Nayra merenggangkan pelukannya. Lalu menyeka pipinya yang basah dengan tangan yang masih memegang kartu dan buku kecil.

"Makasih, Pak," ucap Nayra.

________

Malam itu Nayra menangis tersedu-sedu di atas tempat tidurnya sambil mendekap buku tabungan dan kartu. Sesak di dalam dada tidak kunjung reda, membayangkan tubuh itu yang akan mengucap sumpah di depan penghulu dalam waktu hitungan minggu. Setelah itu dia tidak akan bisa bertemu lagi.

Saya nggak akan akan mengecewakan kamu, Nay..., kata-kata penuh harapan. Apa pemberian ini yang dia maksud? Apa uang-uang ini yang akan membungkam kekecewaan Nayra sehingga dia bisa saja pergi tanpa beban? Padahal Nayra sudah memberi sesuatu yang paling berharga, hati dan kasih sayang.

Bukan ini yang dia mau, dia mau Guntur saja.

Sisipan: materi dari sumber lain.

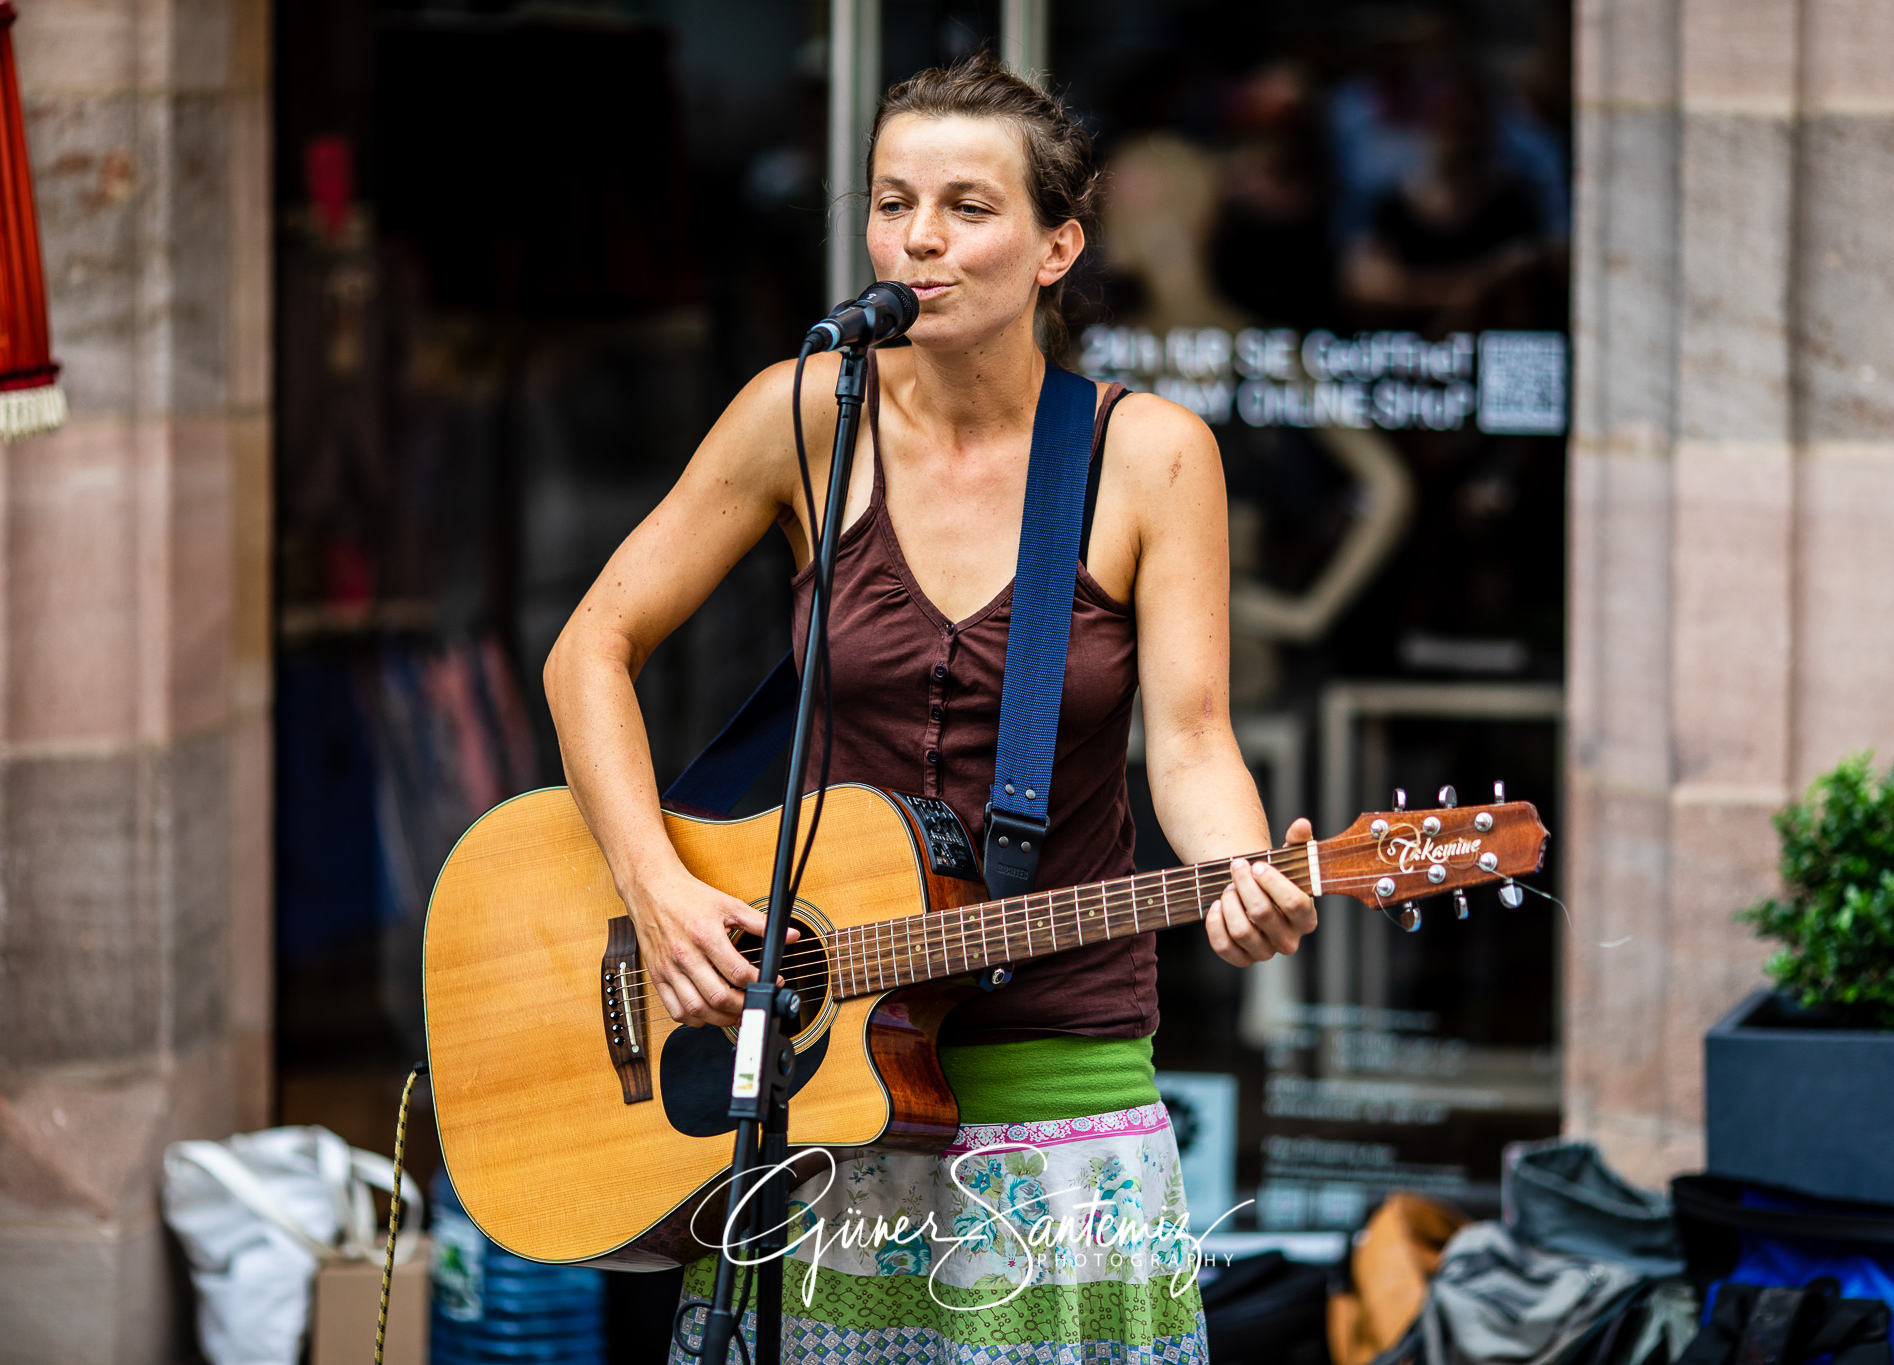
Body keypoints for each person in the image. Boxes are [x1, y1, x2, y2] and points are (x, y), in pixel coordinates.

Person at [544, 50, 1318, 1364]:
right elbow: (590, 649)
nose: (918, 238)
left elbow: (1187, 742)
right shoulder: (802, 415)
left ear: (1059, 242)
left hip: (1055, 1071)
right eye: (893, 200)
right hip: (823, 1083)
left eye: (968, 206)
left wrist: (1242, 873)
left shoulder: (1149, 457)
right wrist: (659, 886)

Sementara itu, Farid dan ibunya hanya bisa mendengar tangisnya dari luar kamarnya. Mereka berdua memutuskan untuk membiarkan Nayra menangis.

_______

Guntur menahan napas ketika melihat kertas brosur fitting baju pengantin seperti berubah tempat. Diraihnya kertas itu, meremasnya dan membuangnya ke tempat sampah. Dia kini tahu kenapa Nayra tampak begitu sedih ketika bekerja tadi.

Sebelum tiba di rumah...,

Guntur gusar, saat dirinya hendak pulang dari kantor, tiba-tiba ibunya dan Sheren mendatangi kantornya. Ibunya langsung menyuruhnya bersiap-siap pergi ke tempat fitting baju pengantin. Guntur yang tidak ingin ibunya kecewa itu menurut. Tentu saja dengan wajah tak semangat. Padahal dia berniat ingin segera pulang ke rumah menemui Nayra yang pasti sedang berada di dalam kamarnya. Apalagi sedari pagi pukul tujuh hingga pukul tiga sore dia tidak berhenti mengajar. Jadwalnya sangat padat hari itu, belum lagi menghadapi keluhan para mahasiswa yang memerlukan bimbingannya.

Lalu, dia didatangi pula oleh Ibu dan Sheren, pergi ke tempat fitting baju pengantin. Gelisah bercampur lelah tidak dapat lagi dia hindar.

Di sana, Guntur pasrah tubuhnya diukur sang perancang. Sheren yang terus menggamit lengan Bu Hanin hanya mampu melirik wajah Guntur yang tidak senyum sama sekali.

Selesai fitting, Guntur juga harus mengantar Sheren dan ibunya ke PIK. Untung Sheren dipinta menginap bersama ibunya, jadi Guntur tidak harus membuang waktu untuk mengantarnya ke apartemennya.

Guntur melajukan mobilnya cukup kencang menuju pulang. Berkali-kali dia lirik jam tangannya, berharap Nayra masih berada di dalam kamarnya.

Dan Guntur menghela lega saat tiba di depan rumah. Dilihatnya sepeda Nayra terparkir cantik di bawah pohon rindang di sisi jalan menuju rumahnya.

Langkah Guntur cepat ingin segera bertemu Nayra sore itu. Ingin melepaskan segala penat jiwa dan raganya.